A small task: As mentioned above, we have written too many lines here unnecessarily. Try to streamline the loop!

For-Loop with Next

As a second example, we now want to create a new variable that includes descriptions of grade2 depending on the grade value. Just a reminder: the variable grade2 contains NA's. This is just a functional example of combining for loops and if statements. It is recommended to use functions from the dplyr package (case_when()) or car (recode()) for recoding.

table(statistics$grade2, 
      useNA = "ifany"
      )

In the for loop, we only want to insert labels into a new variable if there is no NA. This can be controlled using an else if statement.

In the example, we see that we have used two if statements. First, we check if the observation contains NA in grade2. The function is.na() returns a logical value (TRUE, FALSE). If it is TRUE, we assign NA to the new variable and jump to the next case with the next command (loop starts with the next i from the beginning). With next, we skip the next instructions, and the loop starts the next iteration from the beginning. If there is no NA, the second if statement is checked, where we assign the text labels using multiple else if statements.

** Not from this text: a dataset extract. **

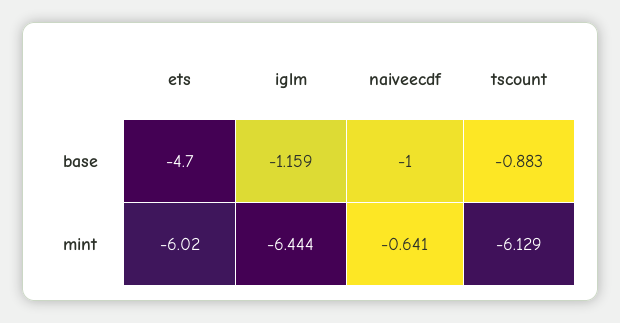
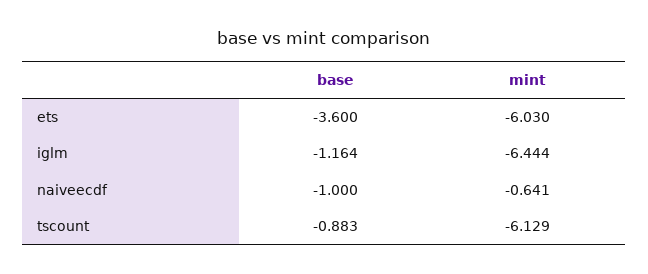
ets, base: -4.7 -> -3.6
iglm, base: -1.159 -> -1.164
ets, mint: -6.02 -> -6.03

for (i in 1:length(statistics$grade2)) {
  if (is.na(statistics$grade2[i])) {
    statistics$g2text[i] <- NA
    next
  } 
  
  if (statistics$grade2[i] >= 13) {
    statistics$g2text[i] <- "sehr gut"
  } else if (statistics$grade2[i] >= 10 & statistics$grade2[i] < 13) {
    statistics$g2text[i] <- "gut"
  } else if (statistics$grade2[i] >= 7 & statistics$grade2[i] < 10) {
    statistics$g2text[i] <- "befriedigend"
  } else if (statistics$grade2[i] >= 5 & statistics$grade2[i] < 7) {
    statistics$g2text[i] <- "ausreichend"
  } else {
    statistics$g2text[i] <- "nicht bestanden"
  }
}

table(statistics$g2text)

A small task: Instead of using next, you could achieve the same result here using only if statements. Rewrite the loop so that it works without next.


Advantages & Disadvantages

for loops are quite commonly used and can also be nested. for loops cannot be used when the number of iterations is not known (\(\rightarrow\) while loop). One disadvantage of for loops is that they are generally very slow. Also, in nested for loops, it is often difficult to understand exactly what is being done. This means that troubleshooting can sometimes be tedious.

As an alternative to for loops, you can use the apply() functions (functionality has been verified by developers). More information about the apply() functions can be found here. However, in some situations, custom functions can rely on for loops, so it is useful to also be familiar with these basic functions.